Chess has long been a testbed for AI's quest to match human intelligence, and in recent years, chess AI systems have surpassed the strongest humans at the game. However, these systems are not human-aligned; they are unable to match the skill levels of all human partners or model human-like behaviors beyond piece movement. In this paper, we introduce Allie, a chess-playing AI designed to bridge the gap between artificial and human intelligence in this classic game. Allie is trained on log sequences of real chess games to model the behaviors of human chess players across the skill spectrum, including non-move behaviors such as pondering times and resignations In offline evaluations, we find that Allie exhibits humanlike behavior: it outperforms the existing state-of-the-art in human chess move prediction and "ponders" at critical positions. The model learns to reliably assign reward at each game state, which can be used at inference as a reward function in a novel time-adaptive Monte-Carlo tree search (MCTS) procedure, where the amount of search depends on how long humans would think in the same positions. Adaptive search enables remarkable skill calibration; in a large-scale online evaluation against players with ratings from 1000 to 2600 Elo, our adaptive search method leads to a skill gap of only 49 Elo on average, substantially outperforming search-free and standard MCTS baselines. Against grandmaster-level (2500 Elo) opponents, Allie with adaptive search exhibits the strength of a fellow grandmaster, all while learning exclusively from humans.

Figures (10)

• Figure 1: (a) The current game state can be represented as the sequence of moves that produced it. This sequence, which also includes metadata on the players' skill and the time setting (e.g. a blitz game), is inputted to a Transformer, which predicts the next move, pondering time for this move, and a value assessment of the move. (b) At inference time, we employee Monte-Carlo Tree Search with the value predictions from the model. The number of rollouts $N_\mathrm{sim}$ is chosen dynamically based on the predicted pondering time.
• Figure 2: Adaptive search enables matching human moves at expert levels. Move-matching accuracy of Allie-Policy, Allie-Adaptive-Search, Maia and GPT-3.5 are reported across skill levels. Allie-Search has virtually the same move matching accuracy as Allie-Adaptive-Search and is omitted from the figure.

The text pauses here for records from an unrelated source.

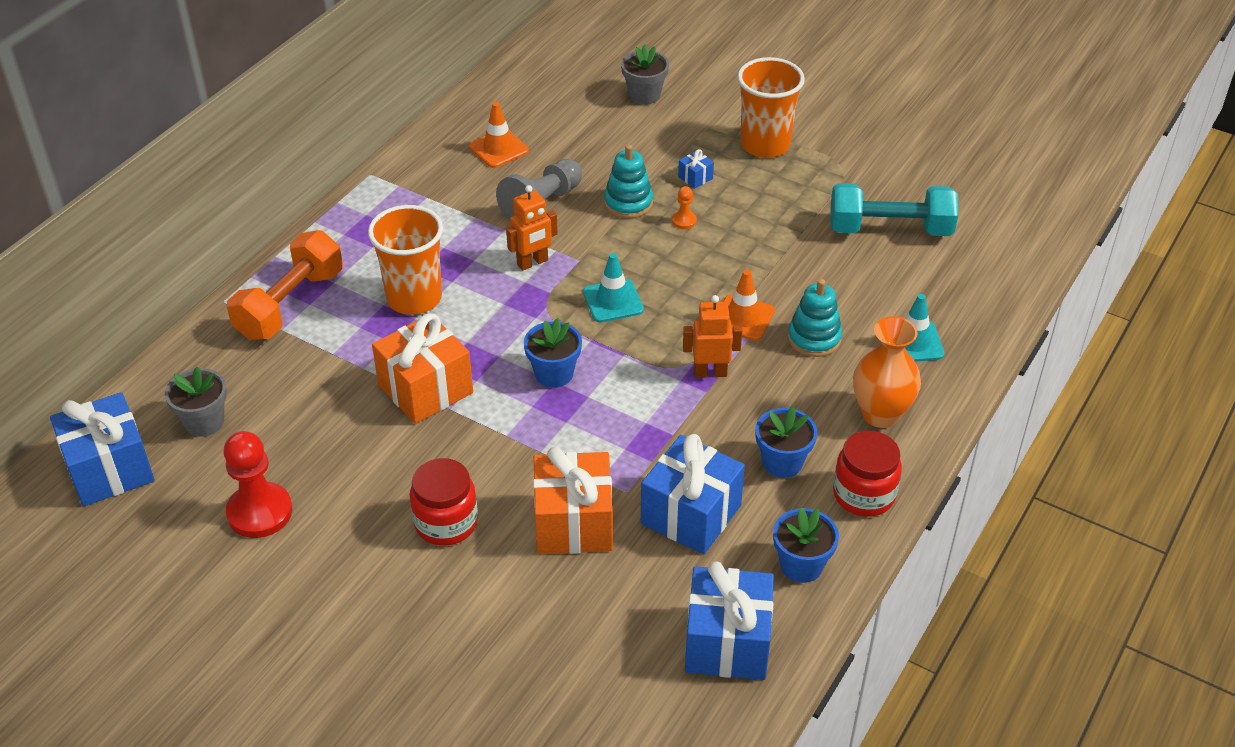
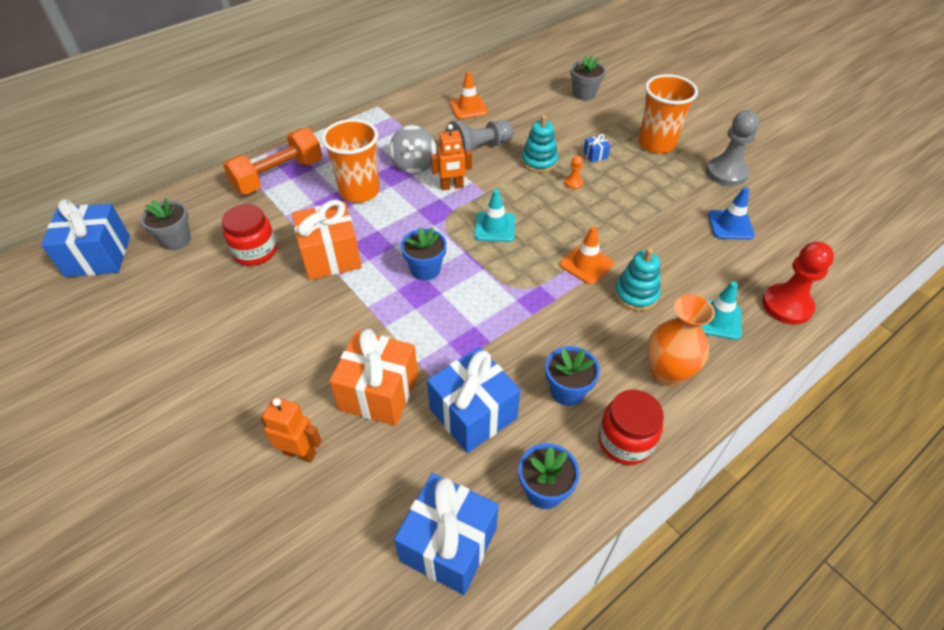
camera: 20 degrees right, 5 degrees up
red pawn [223,431,292,538] -> red pawn moved to [762,241,834,325]
red jar [410,458,478,546] -> red jar moved to [222,204,277,266]
orange robot [683,295,742,378] -> orange robot moved to [261,397,322,463]
turquoise dumbbell [830,183,958,236] -> blue traffic cone [708,187,755,240]
none -> grey spinning top [389,125,436,174]
none -> grey pawn [706,110,760,186]

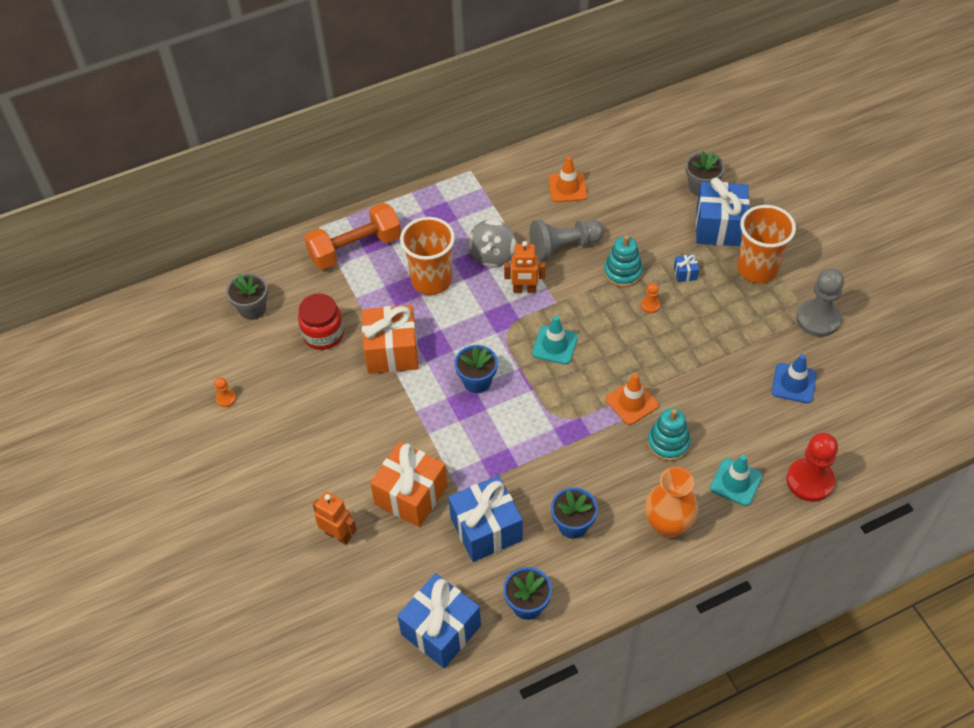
camera: 15 degrees right, 5 degrees up
blue gift [41,199,130,277] -> blue gift moved to [696,178,750,246]
red jar [598,390,664,465] -> none
none -> orange pawn [214,377,236,407]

• Figure 3: Allie's time predictions are strongly correlated with ground-truth human time usage. In the figure, we show median and interquartile range of Allie's predicted think time for different amount of time spent by humans and observe a clear monotonic relationship.
• Figure 4: Allie learns to assign reliable value estimates to board states by observing game outcomes alone. We report Pearson's $r$ correlation of value estimates by Allie and Stockfish with game outcomes. Game outcomes are increasingly predictable as the game progresses.
• Figure 5: Search-free methods fail to match skill level of strong players. We estimate difference in strength of various systems to online players. Values close to 0 indicate good skill calibration.